There is an integration build and test system running for all platforms and configurations constantly, recording ‘good’ versions and notifying failures.
The IDE also has integration with the CM system to the point where the CM system records every keystroke. (This sounds a bit anal…)
Given that every change is recorded the system can identify hotspots in the code, where there is a lot of activity.
The editor would be able to highlight code in a number of ways, its ‘hotness’ (how much it has changed recently), the amount of thought that has gone into it, its relationship with test failures, and others.


4 comments

  1. Re: heh

    A wiki would do some of that job, but it doesn’t provide the kind of integration I’m thinking of here…I tried using a wiki as a replacement for XP cards – it suffered the usual free software problem of being ‘good enough’ that I couldn’t justify spending money on a real solution.

    As for CVS providing code hotness, thats a non-starter, it’ll never be able to do that with any kind sensible response time.

  2. Anonymous

    tasks and requirements

    I’d not actually thought of tasks as equating to requirements… In fact, I’m sure they shouldn’t.

    There is only one good way to capture requirements – a good methodology, e.g. Planguage.

    There is only one good way to control and evolve requirements, and that’s to use a proper tool, e.g. DOORS, where you have a process, roles, everything. I’m sure there’s a cut-off point below which the overheads of a tool loke DOORS aren’t worth it.

    It seems to me that tasks are a breakdown of the planned response to those requirements. It’s possible one task may meet several requirements, or a small portion of one requirement.

    Dunno. Whaddayasay?

    Chip

    • Re: tasks and requirements

      Perhaps there should be another level of abstratcion between tasks and requirements…I’m not sure about that yet, maybe I’m defining requirements slightly differently – I’m using the XP card as a basic unit here.

      There is a danger in saying ‘there is only one way’…they’re probably good ways, but they’re certainly not the only way.
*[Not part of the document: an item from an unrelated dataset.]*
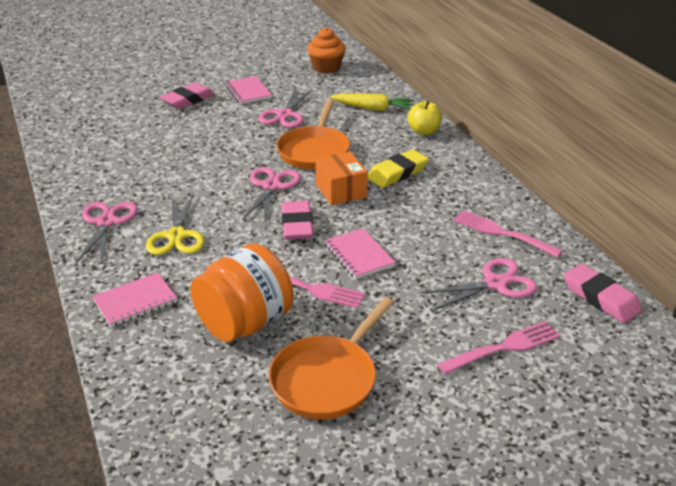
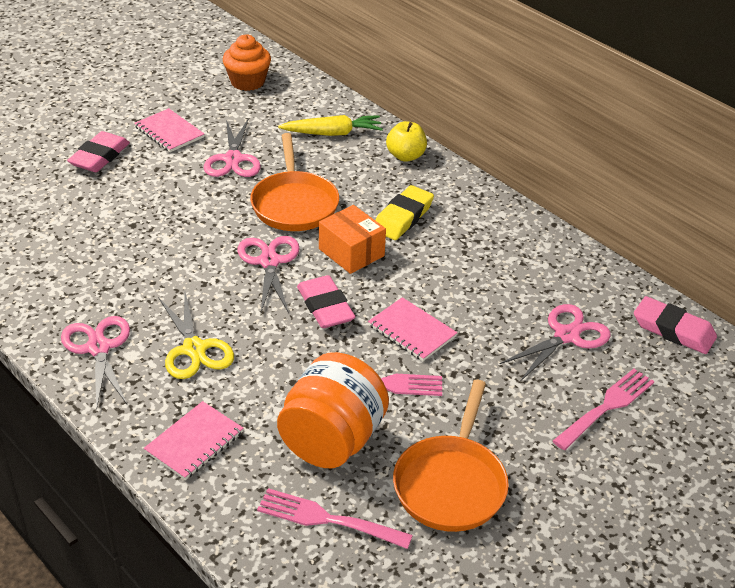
camera: 20 degrees left, 5 degrees up
(502, 233) = (547, 273): pink fork -> pink fork (327, 519)

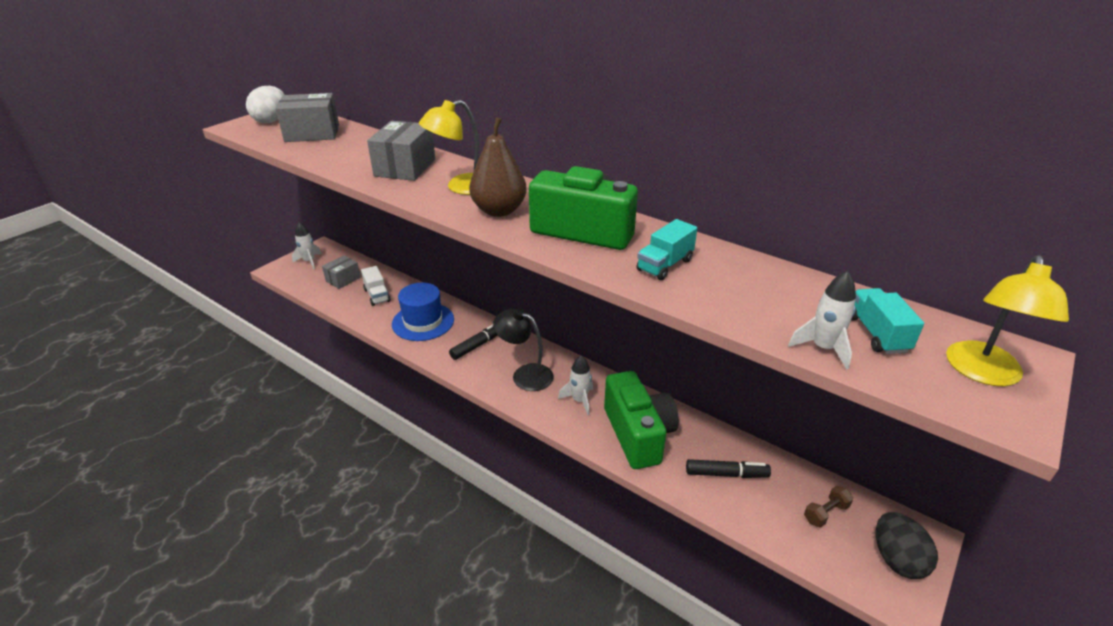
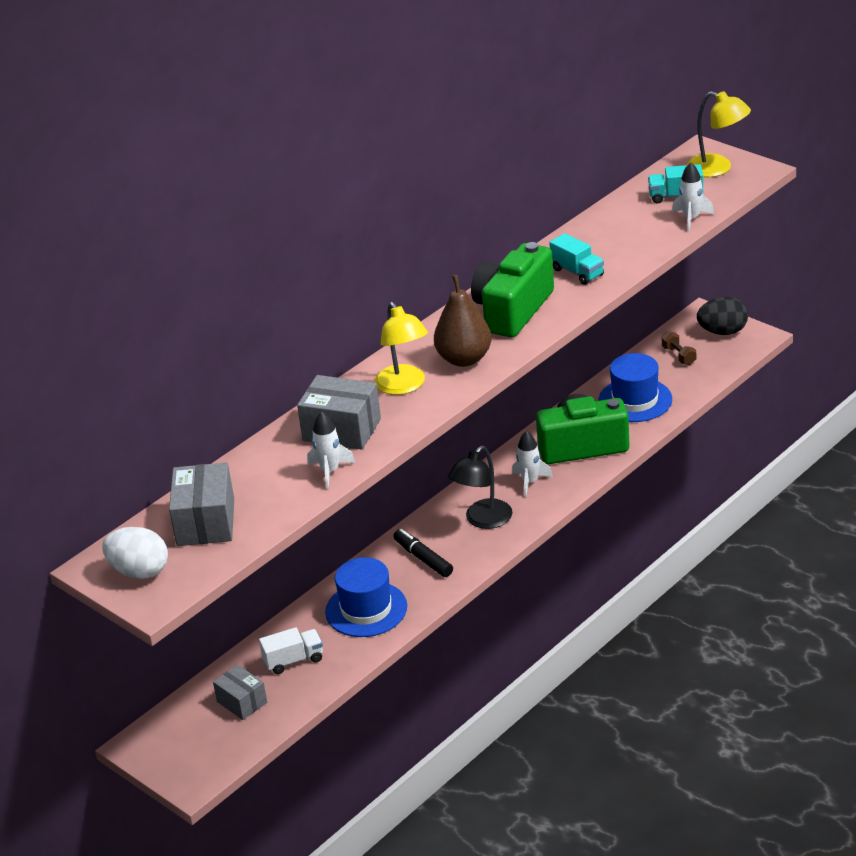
camera: 80 degrees left, 0 degrees up
(309, 261) = (178, 750): white rocket -> white rocket (330, 471)
(726, 474) = (635, 400): black marker -> blue hat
      What is more exciting about this kind of system is that it doesn’t limit itself to computing – given the right testing mechanism (perhaps simulation) it can be applied to all kinds of things – this is going to start to become important as we get more nanotech development going on…

      I’ll try to put together a crude prototype to see what happens, it’ll probably be a pigs ear and I’ll give up, as I normally do when I proto such things…but will let you know how it goes…
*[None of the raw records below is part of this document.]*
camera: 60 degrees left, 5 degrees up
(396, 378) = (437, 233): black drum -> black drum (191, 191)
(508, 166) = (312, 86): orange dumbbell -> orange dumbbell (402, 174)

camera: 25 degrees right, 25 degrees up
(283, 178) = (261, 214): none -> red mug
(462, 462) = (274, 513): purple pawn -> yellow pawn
      Rar! I’ve got gcc here too…

  3. Re: heh

    The point is not that free software doesn’t do the job. Its that free software doesn’t do the job *well*.
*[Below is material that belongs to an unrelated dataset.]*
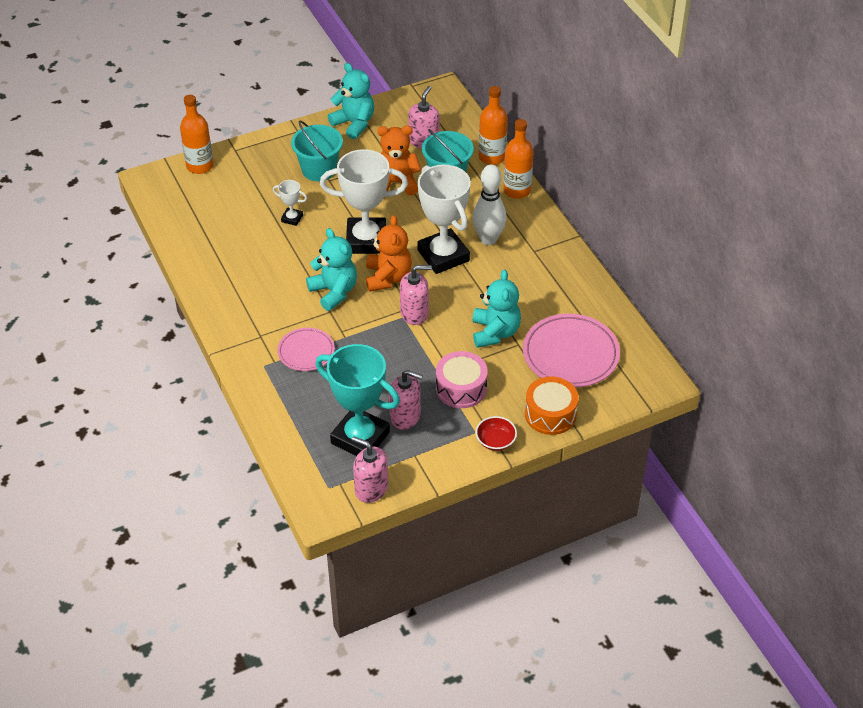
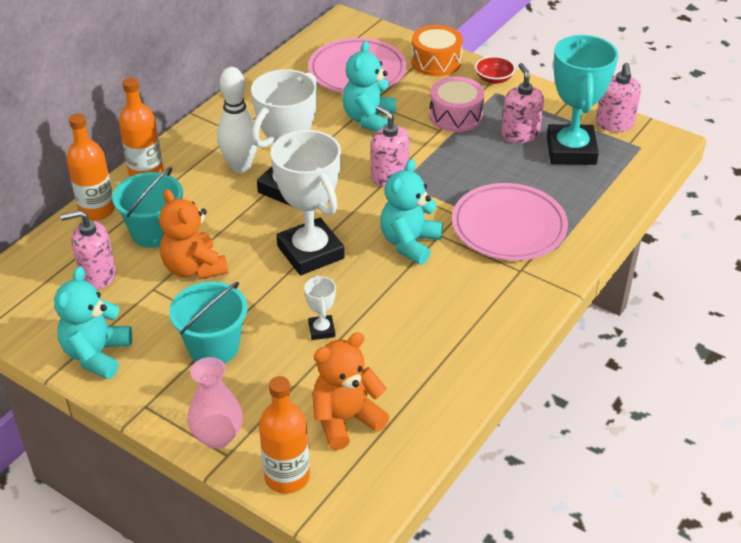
camera: 120 degrees left, 5 degrees down
(250, 150) = (218, 436): none -> pink vase
(306, 352) = (508, 227): pink plate -> pink plate, size x1.69
(388, 277) = (355, 213): orange teddy bear -> orange teddy bear (346, 420)
(495, 332) = (369, 119): turquoise teddy bear -> turquoise teddy bear turned 45 degrees counterclockwise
    The level of integration I was thinking of would be far beyond what a wiki (in its conventional sense) would be capable of, they’re too freeform, you want something which has a good structure but allows the freeformness too, so perhaps you have a layer on top of a standard-ish wiki server which controls the structure for the bits that need the structure.

    As for CVS, it can do the job, absolutely – it effectively already does that at the file level, I want to go to the line level, or perhaps even more detailed than that. But its response time is poor at the best of times and things like the hotness metric would be calculated (and cached) on the server, so perhaps CVS is again the backend to another system.

    These thoughts are so far fairly immature and brought on by being bogged down in a Microsoft Word hell – one day I’ll turn them into a real system, but that day hasn’t arrived yet.